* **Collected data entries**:
·····
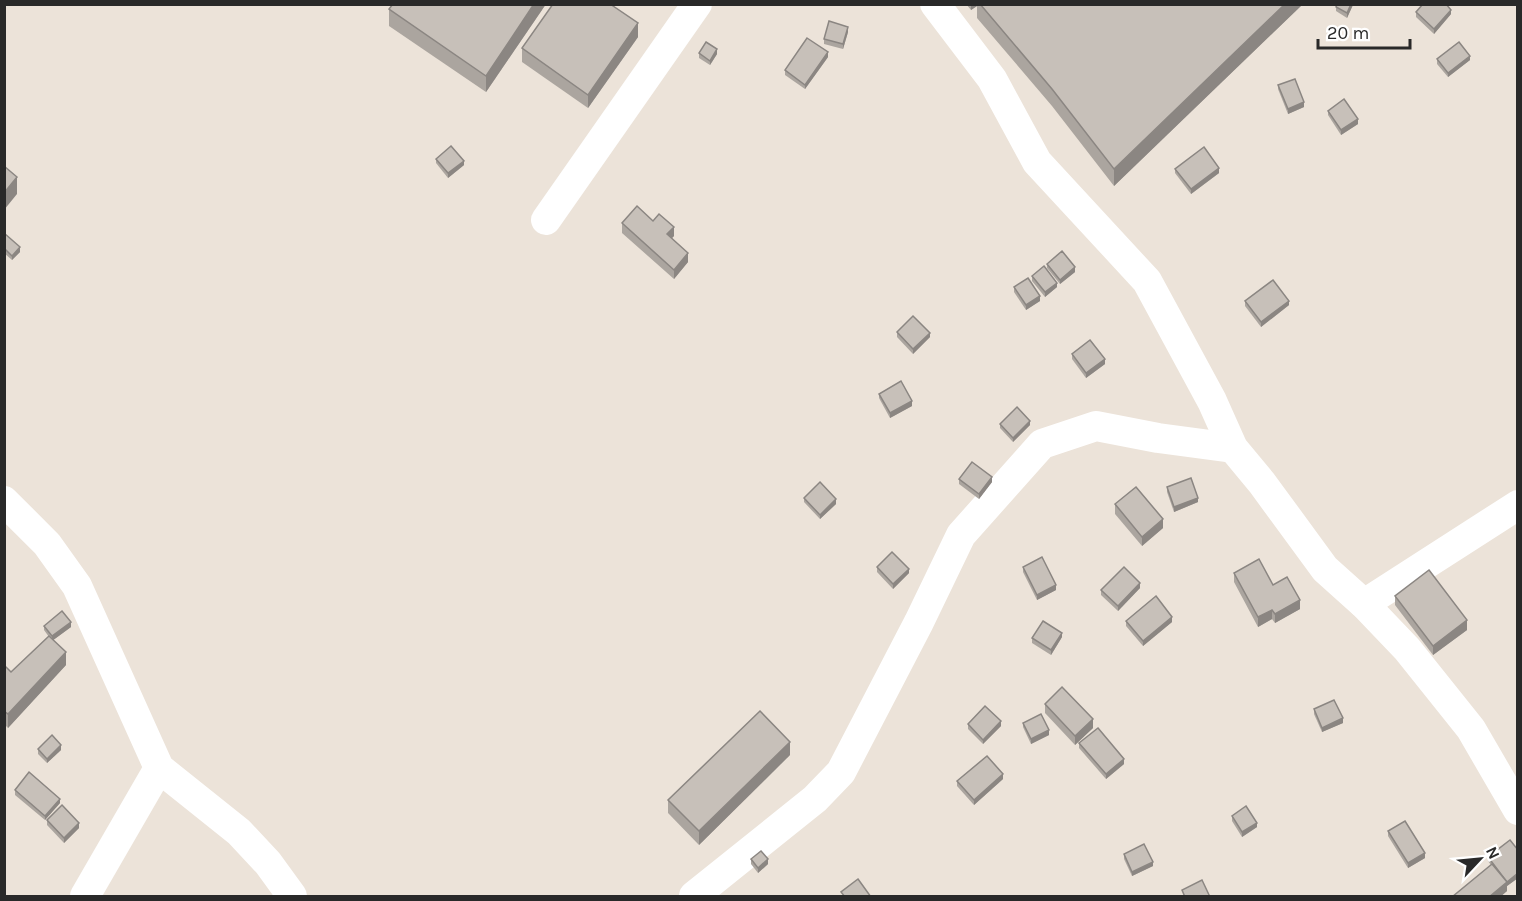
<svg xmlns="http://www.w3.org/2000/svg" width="1522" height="901" font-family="Karla,sans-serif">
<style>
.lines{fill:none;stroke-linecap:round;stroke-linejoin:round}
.minor{stroke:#fff;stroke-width:30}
.wall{fill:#aba59f}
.shaded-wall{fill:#8b8682}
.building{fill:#c7c0b9;stroke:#8b8682;stroke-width:1.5}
</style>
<rect width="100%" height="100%" fill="#ece3d9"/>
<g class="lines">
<g class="minor">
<polyline points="935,4 992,79 1037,162 1147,281 1212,401 1233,448 1262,483 1325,569 1364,604 1407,649 1471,729 1518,810"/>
<polyline points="546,220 697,4"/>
<polyline points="4,501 47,544 77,586 159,768 239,832 268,863 292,896"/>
<polyline points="1364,604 1518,505"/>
<polyline points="85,896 159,768"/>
<polyline points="694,896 815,799 841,772 919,622 961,535 1042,444 1096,426 1158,438 1233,448"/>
</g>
</g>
<g class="wall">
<polygon points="393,4 546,4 486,92 389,26 389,9"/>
<polygon points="966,4 1303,4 1114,186 1052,106 977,18 977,6 971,10"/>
<polygon points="1353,4 1347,18 1336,11 1336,7"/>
<polygon points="1416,12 1451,14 1434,34 1416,17"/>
<polygon points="848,32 843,49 824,44 824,39"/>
<polygon points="638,37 588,108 522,62 522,48"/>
<polygon points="699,53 717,54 710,65 699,58"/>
<polygon points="828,57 805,89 785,75 785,70"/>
<polygon points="1437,59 1470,60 1448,77 1437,64"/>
<polygon points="1278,85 1304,107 1288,114 1278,89"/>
<polygon points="1328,111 1358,124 1341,135 1328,115"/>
<polygon points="436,159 464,165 448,178 436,163"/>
<polygon points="1175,169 1219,173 1191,194 1175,173"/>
<polygon points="653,221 674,236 672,238 688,262 674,279 622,233 622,223"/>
<polygon points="4,233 20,252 12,260 4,253"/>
<polygon points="1047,264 1075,272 1060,284 1047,268"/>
<polygon points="1032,276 1057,287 1045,297 1032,281"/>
<polygon points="1014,287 1040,301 1026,310 1014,292"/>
<polygon points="1245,301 1289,305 1261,327 1245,306"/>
<polygon points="897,332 930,337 913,354 897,337"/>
<polygon points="1072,354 1105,364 1086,378 1072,359"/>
<polygon points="879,394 912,406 890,418 879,398"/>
<polygon points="1000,424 1030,425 1013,442 1000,428"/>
<polygon points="959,479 992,482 979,499 959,484"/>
<polygon points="1167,487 1198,502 1174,512 1167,492"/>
<polygon points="804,498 836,504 820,519 804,502"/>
<polygon points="1115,504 1163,528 1142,546 1115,514"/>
<polygon points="877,567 909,573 893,589 877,572"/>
<polygon points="1023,567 1056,590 1037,600 1023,572"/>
<polygon points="1234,573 1273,585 1300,609 1275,623 1272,619 1258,627 1234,582"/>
<polygon points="1140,588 1118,611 1101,595 1101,590"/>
<polygon points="1395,596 1467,630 1433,655 1395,605"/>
<polygon points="1126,621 1172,622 1143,646 1126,626"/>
<polygon points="44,626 71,627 53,640 66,665 8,728 4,724 4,665 11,672 49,637 44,630"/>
<polygon points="1062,637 1051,655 1032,643 1032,638"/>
<polygon points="1045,704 1093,728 1075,745 1045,713"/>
<polygon points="1314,709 1343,723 1322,732 1314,714"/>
<polygon points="1023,723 1049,735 1031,744 1023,727"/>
<polygon points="968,724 1001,726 983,744 968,729"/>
<polygon points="1079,743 1124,764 1106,779 1079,748"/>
<polygon points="38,749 61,750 47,763 38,754"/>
<polygon points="790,755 699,845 668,813 668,800"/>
<polygon points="1003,779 974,805 957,786 957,781"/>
<polygon points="15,790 60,803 45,820 15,795"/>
<polygon points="1232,816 1257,827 1242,837 1232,821"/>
<polygon points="47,820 79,828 64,843 47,825"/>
<polygon points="1388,831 1425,858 1408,868 1388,836"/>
<polygon points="1518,850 1518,878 1507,886 1507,891 1500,897 1452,897 1491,865 1488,861 1488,857"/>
<polygon points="1124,854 1153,866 1132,876 1124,859"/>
<polygon points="751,859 768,864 758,873 751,864"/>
</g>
<g class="shaded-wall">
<polygon points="534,4 546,4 486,92 486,76"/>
<polygon points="972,4 977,4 977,6 971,10 971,6"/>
<polygon points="1285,4 1303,4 1114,186 1114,169"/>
<polygon points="1351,4 1353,5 1347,18 1347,13"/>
<polygon points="1451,10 1451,14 1434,34 1434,29"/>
<polygon points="638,23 638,37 588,108 588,95"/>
<polygon points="848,27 848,32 843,49 843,44"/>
<polygon points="717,49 717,54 710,65 710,61"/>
<polygon points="828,52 828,57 805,89 805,85"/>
<polygon points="1470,56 1470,60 1448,77 1448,73"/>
<polygon points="1304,102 1304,107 1288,114 1288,109"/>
<polygon points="1358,119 1358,124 1341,135 1341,130"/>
<polygon points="464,161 464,165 448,178 448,173"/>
<polygon points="1219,168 1219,173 1191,194 1191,189"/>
<polygon points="17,177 17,194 4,210 4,193"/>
<polygon points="674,227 674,236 667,243 667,234"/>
<polygon points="20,247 20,252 12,260 12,256"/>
<polygon points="688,253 688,262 674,279 674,270"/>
<polygon points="1075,267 1075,272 1060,284 1060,280"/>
<polygon points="1057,283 1057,287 1045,297 1045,292"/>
<polygon points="1040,296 1040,301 1026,310 1026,305"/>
<polygon points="1289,301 1289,305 1261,327 1261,322"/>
<polygon points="930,333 930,337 913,354 913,349"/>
<polygon points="1105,359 1105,364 1086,378 1086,373"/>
<polygon points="912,401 912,406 890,418 890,413"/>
<polygon points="1030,421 1030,425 1013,442 1013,438"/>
<polygon points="992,477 992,482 979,499 979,494"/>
<polygon points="1198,498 1198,502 1174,512 1174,507"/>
<polygon points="836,499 836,504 820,519 820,515"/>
<polygon points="1163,519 1163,528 1142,546 1142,537"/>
<polygon points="909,569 909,573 893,589 893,584"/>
<polygon points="1140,583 1140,588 1118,611 1118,606"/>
<polygon points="1056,585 1056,590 1037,600 1037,595"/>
<polygon points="1300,600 1300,609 1275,623 1275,614"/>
<polygon points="1272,610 1272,619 1258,627 1258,617"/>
<polygon points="1172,617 1172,622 1143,646 1143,641"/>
<polygon points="1467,620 1467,630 1433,655 1433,646"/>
<polygon points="71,622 71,627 52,641 52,636"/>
<polygon points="1062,633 1062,637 1051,655 1051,650"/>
<polygon points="66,652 66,665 8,728 8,714"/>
<polygon points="1343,718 1343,723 1322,732 1322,728"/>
<polygon points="1093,719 1093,728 1075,745 1075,736"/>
<polygon points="1001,721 1001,726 983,744 983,740"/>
<polygon points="1049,730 1049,735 1031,744 1031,739"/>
<polygon points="790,742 790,755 699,845 699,831"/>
<polygon points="61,745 61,750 47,763 47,759"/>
<polygon points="1124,759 1124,764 1106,779 1106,774"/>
<polygon points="1003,774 1003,779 974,805 974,800"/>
<polygon points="60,799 60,803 45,820 45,816"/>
<polygon points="79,823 79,828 64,843 64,838"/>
<polygon points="1257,823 1257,827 1242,837 1242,832"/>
<polygon points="1425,853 1425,858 1408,868 1408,863"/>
<polygon points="768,859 768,864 758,873 758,868"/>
<polygon points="1153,862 1153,866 1132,876 1132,872"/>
<polygon points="1518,873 1518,878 1507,886 1507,882"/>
<polygon points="1507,882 1507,891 1500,897 1489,897"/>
</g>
<g class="building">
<polygon points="393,4 534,4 486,76 389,9"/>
<polygon points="553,4 610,4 638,23 588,95 522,48"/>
<polygon points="980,4 1285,4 1114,169 1052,89"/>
<polygon points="1337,4 1351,4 1347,13 1336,7"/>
<polygon points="1423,4 1446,4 1451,10 1434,29 1416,12"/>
<polygon points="829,21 848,27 843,44 824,39"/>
<polygon points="807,38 828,52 805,85 785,70"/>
<polygon points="706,42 717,49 710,61 699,53"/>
<polygon points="1459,42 1470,56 1448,73 1437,59"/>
<polygon points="1295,79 1304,102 1288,109 1278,85"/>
<polygon points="1344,99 1358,119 1341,130 1328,111"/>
<polygon points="451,146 464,161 448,173 436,159"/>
<polygon points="1204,147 1219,168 1191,189 1175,169"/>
<polygon points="4,166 17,177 4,193"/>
<polygon points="637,206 653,221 659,214 674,227 667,234 688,253 674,270 622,223"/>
<polygon points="4,233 20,247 12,256 4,248"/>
<polygon points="1062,251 1075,267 1060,280 1047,264"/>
<polygon points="1044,266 1057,283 1045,292 1032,276"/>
<polygon points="1028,278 1040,296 1026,305 1014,287"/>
<polygon points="1273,280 1289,301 1261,322 1245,301"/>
<polygon points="913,316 930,333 913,349 897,332"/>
<polygon points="1090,340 1105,359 1086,373 1072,354"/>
<polygon points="901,381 912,401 890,413 879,394"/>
<polygon points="1017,407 1030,421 1013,438 1000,424"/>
<polygon points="972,462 992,477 979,494 959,479"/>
<polygon points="1191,478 1198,498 1174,507 1167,487"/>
<polygon points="820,482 836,499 820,515 804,498"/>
<polygon points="1136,487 1163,519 1142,537 1115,504"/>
<polygon points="892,552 909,569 893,584 877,567"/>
<polygon points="1042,557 1056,585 1037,595 1023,567"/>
<polygon points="1259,559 1273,585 1287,577 1300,600 1275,614 1272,610 1258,617 1234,573"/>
<polygon points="1124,567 1140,583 1118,606 1101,590"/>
<polygon points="1429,570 1467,620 1433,646 1395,596"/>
<polygon points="1156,596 1172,617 1143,641 1126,621"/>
<polygon points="62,611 71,622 52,636 44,626"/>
<polygon points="1043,621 1062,633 1051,650 1032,638"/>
<polygon points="49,636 66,652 8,714 4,711 4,665 11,672"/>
<polygon points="1062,687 1093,719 1075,736 1045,704"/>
<polygon points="1334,700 1343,718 1322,728 1314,709"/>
<polygon points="985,706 1001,721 983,740 968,724"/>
<polygon points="760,711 790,742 699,831 668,800"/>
<polygon points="1041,714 1049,730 1031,739 1023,723"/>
<polygon points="1098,728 1124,759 1106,774 1079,743"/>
<polygon points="52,735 61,745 47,759 38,749"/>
<polygon points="987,756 1003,774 974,800 957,781"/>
<polygon points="29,772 60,799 45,816 15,790"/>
<polygon points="62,805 79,823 64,838 47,820"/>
<polygon points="1246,806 1257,823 1242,832 1232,816"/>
<polygon points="1405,821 1425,853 1408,863 1388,831"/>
<polygon points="1510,840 1518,850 1518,873 1507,882 1488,857"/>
<polygon points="1144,844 1153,862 1132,872 1124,854"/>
<polygon points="761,851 768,859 758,868 751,859"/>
<polygon points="1492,864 1507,882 1489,897 1452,897"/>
<polygon points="858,879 871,897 845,897 841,892"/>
<polygon points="1202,880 1210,897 1185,897 1182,890"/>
</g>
<rect width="1522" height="901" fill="none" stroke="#292929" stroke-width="12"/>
<g transform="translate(1480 859) rotate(64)" stroke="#ffffff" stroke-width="4.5" paint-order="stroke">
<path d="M0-4.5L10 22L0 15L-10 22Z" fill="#292929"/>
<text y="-9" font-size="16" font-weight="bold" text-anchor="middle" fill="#292929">N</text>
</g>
<path d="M1318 39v9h92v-9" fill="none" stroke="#292929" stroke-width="3"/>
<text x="1327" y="39" font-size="18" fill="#292929" stroke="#ffffff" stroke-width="4.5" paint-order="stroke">20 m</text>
</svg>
·····
* **WHAT IS NEEDED**: Each line with the word "lines" in the records above belongs in the result; copy all of them.

* **OUTPUT OF THE TASK**:
.lines{fill:none;stroke-linecap:round;stroke-linejoin:round}
<g class="lines">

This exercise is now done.